Long-distance spin communication via ambipolar conductor with electron–hole spin exchange interaction

Abstract

Abstract Spin accumulation in a nonmagnetic (N) metal embedded between two ferromagnetic metals is still crucial in current spintronics because long-distance spin communication via the N metal can make all-spin logic (ASL) devices feasible. Graphene is almost the only N-region material suitable for ASL devices because its low intrinsic spin–orbit coupling results in a spin diffusion length, ℓ N , of over 30 µm at room temperature, but long-distance spin communication beyond ℓ N remains difficult. The present study proposes a way to remove the restriction caused by ℓ N . In our proposal, an ambipolar conductor, in which electron and hole contribute to electronic conduction and interact with each other, is used for the N-region in a double-heterojunction magnetic structure. When the electron–hole interaction is accompanied by spin exchange, long-distance spin communication characteristic is predicted.
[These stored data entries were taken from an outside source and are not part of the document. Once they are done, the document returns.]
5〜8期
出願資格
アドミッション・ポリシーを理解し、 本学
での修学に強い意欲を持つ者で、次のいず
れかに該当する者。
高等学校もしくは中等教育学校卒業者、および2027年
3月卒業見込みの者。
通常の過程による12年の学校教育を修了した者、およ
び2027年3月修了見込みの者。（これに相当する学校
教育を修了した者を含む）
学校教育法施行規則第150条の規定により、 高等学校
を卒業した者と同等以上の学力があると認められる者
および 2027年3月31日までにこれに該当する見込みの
Approximately 70 types of ambipolar conductors, including elemental metals and metal alloys, are available. Hence, this material variation may open a new spintronics field, ambipolar spintronics, which may realize operation mechanisms that cannot be achieved using conventional single-band metals. Finally, we present a comprehensive argument on the interface-mediated coupling mechanism between spins and charges, which is the basis of the generation of the spin-coupled interface voltage.